(Detected change data)
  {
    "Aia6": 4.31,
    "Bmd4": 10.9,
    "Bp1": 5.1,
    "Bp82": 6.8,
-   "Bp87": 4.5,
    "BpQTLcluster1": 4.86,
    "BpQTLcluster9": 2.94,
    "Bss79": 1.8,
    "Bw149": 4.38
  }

--

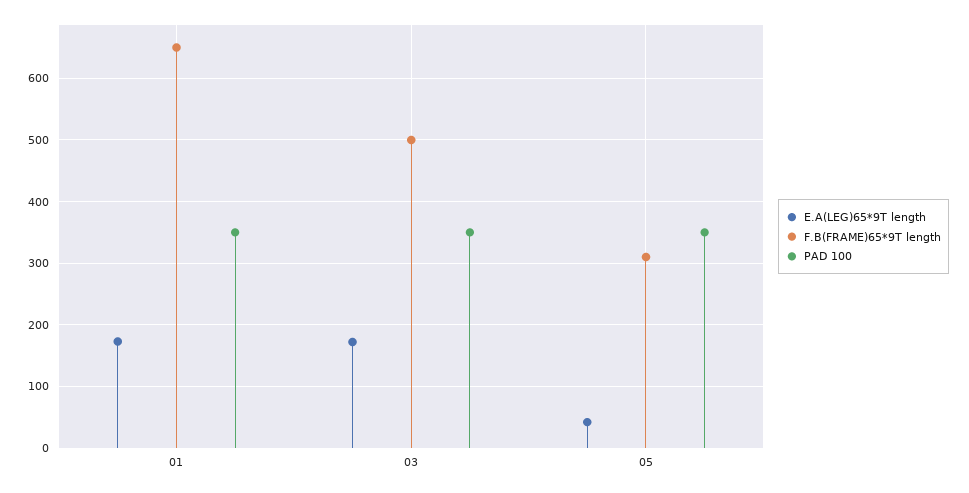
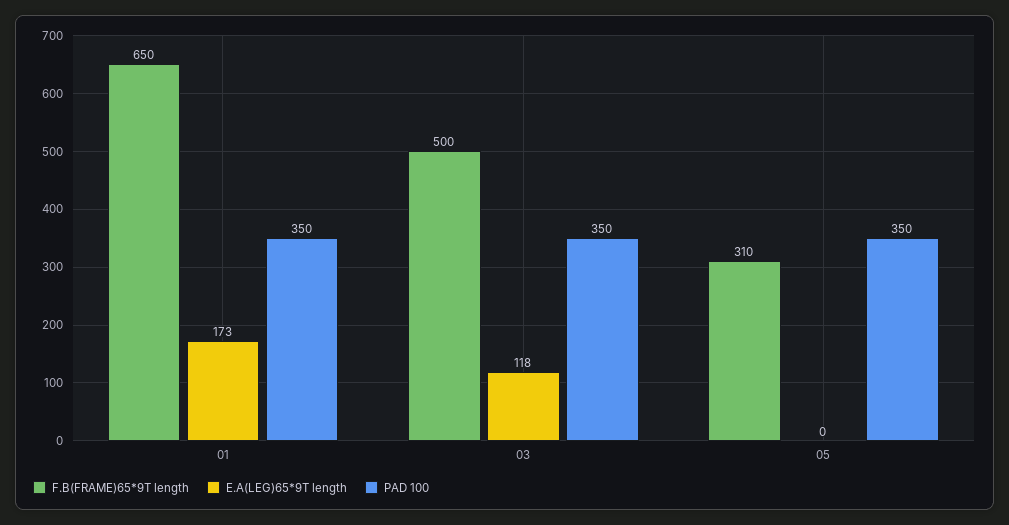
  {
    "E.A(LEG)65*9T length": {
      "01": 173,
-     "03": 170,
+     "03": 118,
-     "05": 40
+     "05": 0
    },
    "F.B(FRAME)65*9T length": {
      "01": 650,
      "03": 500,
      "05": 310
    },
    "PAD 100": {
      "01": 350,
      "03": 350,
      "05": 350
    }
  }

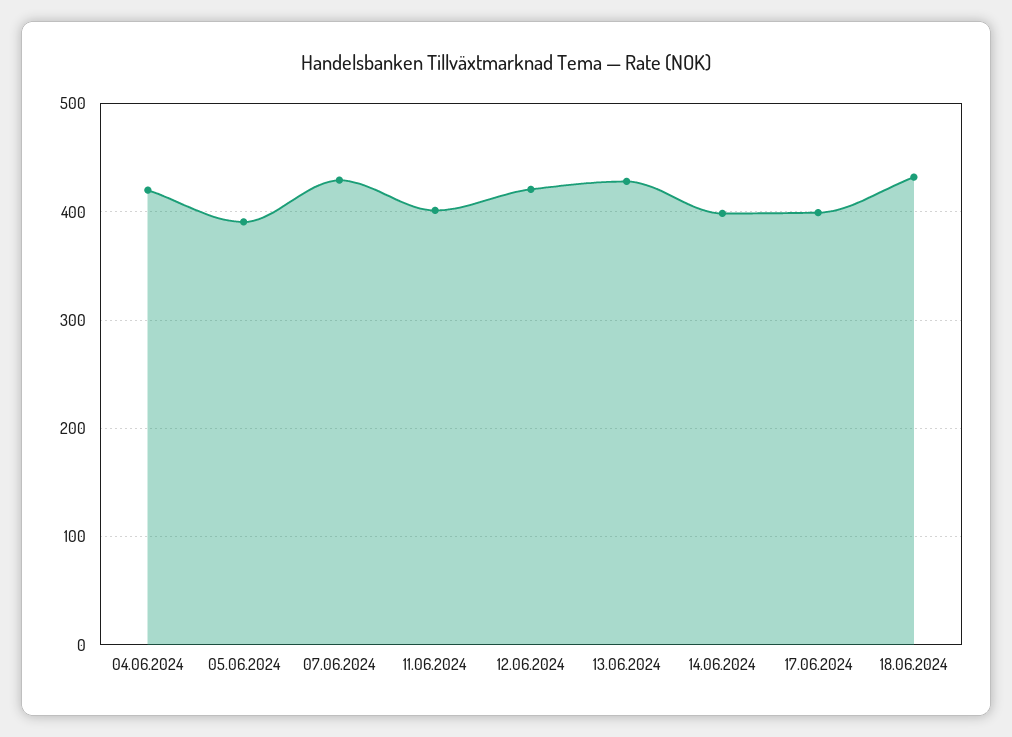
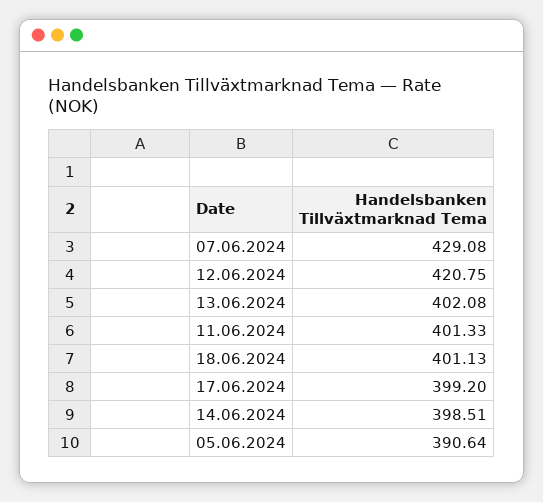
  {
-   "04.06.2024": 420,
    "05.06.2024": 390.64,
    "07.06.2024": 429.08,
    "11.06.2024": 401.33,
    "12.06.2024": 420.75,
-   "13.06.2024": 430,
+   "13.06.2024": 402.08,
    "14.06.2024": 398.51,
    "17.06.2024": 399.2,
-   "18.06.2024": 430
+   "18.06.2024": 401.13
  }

---

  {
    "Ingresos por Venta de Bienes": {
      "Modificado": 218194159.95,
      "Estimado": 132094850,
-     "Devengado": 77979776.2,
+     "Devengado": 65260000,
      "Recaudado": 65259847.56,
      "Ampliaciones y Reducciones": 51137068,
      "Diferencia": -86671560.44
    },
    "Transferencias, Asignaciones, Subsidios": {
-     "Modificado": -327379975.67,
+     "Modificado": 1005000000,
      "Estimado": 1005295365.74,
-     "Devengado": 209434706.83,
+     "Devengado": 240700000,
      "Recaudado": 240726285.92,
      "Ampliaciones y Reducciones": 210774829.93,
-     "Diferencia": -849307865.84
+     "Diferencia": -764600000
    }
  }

▶ [Directions for this task] Within the entries above, find the string "Estimado" and return each line that holds it.

▶ [Exercise solution]
      "Estimado": 132094850,
      "Estimado": 1005295365.74,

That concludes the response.